[Dataset excerpts Boundary: Start]

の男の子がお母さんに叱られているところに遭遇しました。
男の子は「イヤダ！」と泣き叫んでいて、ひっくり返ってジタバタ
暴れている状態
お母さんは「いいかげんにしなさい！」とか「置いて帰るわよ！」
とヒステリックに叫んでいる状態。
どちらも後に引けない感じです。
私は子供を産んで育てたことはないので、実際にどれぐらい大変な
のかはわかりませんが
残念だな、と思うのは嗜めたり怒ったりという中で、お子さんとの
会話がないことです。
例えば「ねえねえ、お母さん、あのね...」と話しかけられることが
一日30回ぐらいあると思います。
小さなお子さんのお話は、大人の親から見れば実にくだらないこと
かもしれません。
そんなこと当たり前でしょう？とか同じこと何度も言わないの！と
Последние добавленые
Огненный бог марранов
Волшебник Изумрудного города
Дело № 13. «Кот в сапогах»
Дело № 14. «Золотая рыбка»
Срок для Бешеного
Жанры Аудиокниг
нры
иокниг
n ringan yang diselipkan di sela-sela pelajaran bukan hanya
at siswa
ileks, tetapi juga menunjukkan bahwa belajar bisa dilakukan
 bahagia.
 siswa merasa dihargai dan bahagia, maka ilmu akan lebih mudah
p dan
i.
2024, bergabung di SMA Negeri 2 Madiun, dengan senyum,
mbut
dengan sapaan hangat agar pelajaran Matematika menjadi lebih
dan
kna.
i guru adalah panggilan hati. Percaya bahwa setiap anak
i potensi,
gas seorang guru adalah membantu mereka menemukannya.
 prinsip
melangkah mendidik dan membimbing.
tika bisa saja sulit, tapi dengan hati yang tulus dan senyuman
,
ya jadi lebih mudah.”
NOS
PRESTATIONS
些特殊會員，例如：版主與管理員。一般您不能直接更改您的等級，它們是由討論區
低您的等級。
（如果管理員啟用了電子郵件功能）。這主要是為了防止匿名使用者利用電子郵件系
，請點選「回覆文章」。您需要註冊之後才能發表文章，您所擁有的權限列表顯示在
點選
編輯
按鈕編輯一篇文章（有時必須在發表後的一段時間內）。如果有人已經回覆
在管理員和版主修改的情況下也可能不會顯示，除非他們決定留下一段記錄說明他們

[Dataset excerpts Boundary: End]

**Prompt:**
Write out every line of text in the items above as a JSON list of strings, one string per line, and omit any blank lines.

**Exercise solution:**
[
  "の男の子がお母さんに叱られているところに遭遇しました。",
  "男の子は「イヤダ！」と泣き叫んでいて、ひっくり返ってジタバタ",
  "暴れている状態",
  "お母さんは「いいかげんにしなさい！」とか「置いて帰るわよ！」",
  "とヒステリックに叫んでいる状態。",
  "どちらも後に引けない感じです。",
  "私は子供を産んで育てたことはないので、実際にどれぐらい大変な",
  "のかはわかりませんが",
  "残念だな、と思うのは嗜めたり怒ったりという中で、お子さんとの",
  "会話がないことです。",
  "例えば「ねえねえ、お母さん、あのね...」と話しかけられることが",
  "一日30回ぐらいあると思います。",
  "小さなお子さんのお話は、大人の親から見れば実にくだらないこと",
  "かもしれません。",
  "そんなこと当たり前でしょう？とか同じこと何度も言わないの！と",
  "Последние добавленые",
  "Огненный бог марранов",
  "Волшебник Изумрудного города",
  "Дело № 13. «Кот в сапогах»",
  "Дело № 14. «Золотая рыбка»",
  "Срок для Бешеного",
  "Жанры Аудиокниг",
  "нры",
  "иокниг",
  "n ringan yang diselipkan di sela-sela pelajaran bukan hanya",
  "at siswa",
  "ileks, tetapi juga menunjukkan bahwa belajar bisa dilakukan",
  " bahagia.",
  " siswa merasa dihargai dan bahagia, maka ilmu akan lebih mudah",
  "p dan",
  "i.",
  "2024, bergabung di SMA Negeri 2 Madiun, dengan senyum,",
  "mbut",
  "dengan sapaan hangat agar pelajaran Matematika menjadi lebih",
  "dan",
  "kna.",
  "i guru adalah panggilan hati. Percaya bahwa setiap anak",
  "i potensi,",
  "gas seorang guru adalah membantu mereka menemukannya.",
  " prinsip",
  "melangkah mendidik dan membimbing.",
  "tika bisa saja sulit, tapi dengan hati yang tulus dan senyuman",
  ",",
  "ya jadi lebih mudah.”",
  "NOS",
  "PRESTATIONS",
  "些特殊會員，例如：版主與管理員。一般您不能直接更改您的等級，它們是由討論區",
  "低您的等級。",
  "（如果管理員啟用了電子郵件功能）。這主要是為了防止匿名使用者利用電子郵件系",
  "，請點選「回覆文章」。您需要註冊之後才能發表文章，您所擁有的權限列表顯示在",
  "點選",
  "編輯",
  "按鈕編輯一篇文章（有時必須在發表後的一段時間內）。如果有人已經回覆",
  "在管理員和版主修改的情況下也可能不會顯示，除非他們決定留下一段記錄說明他們"
]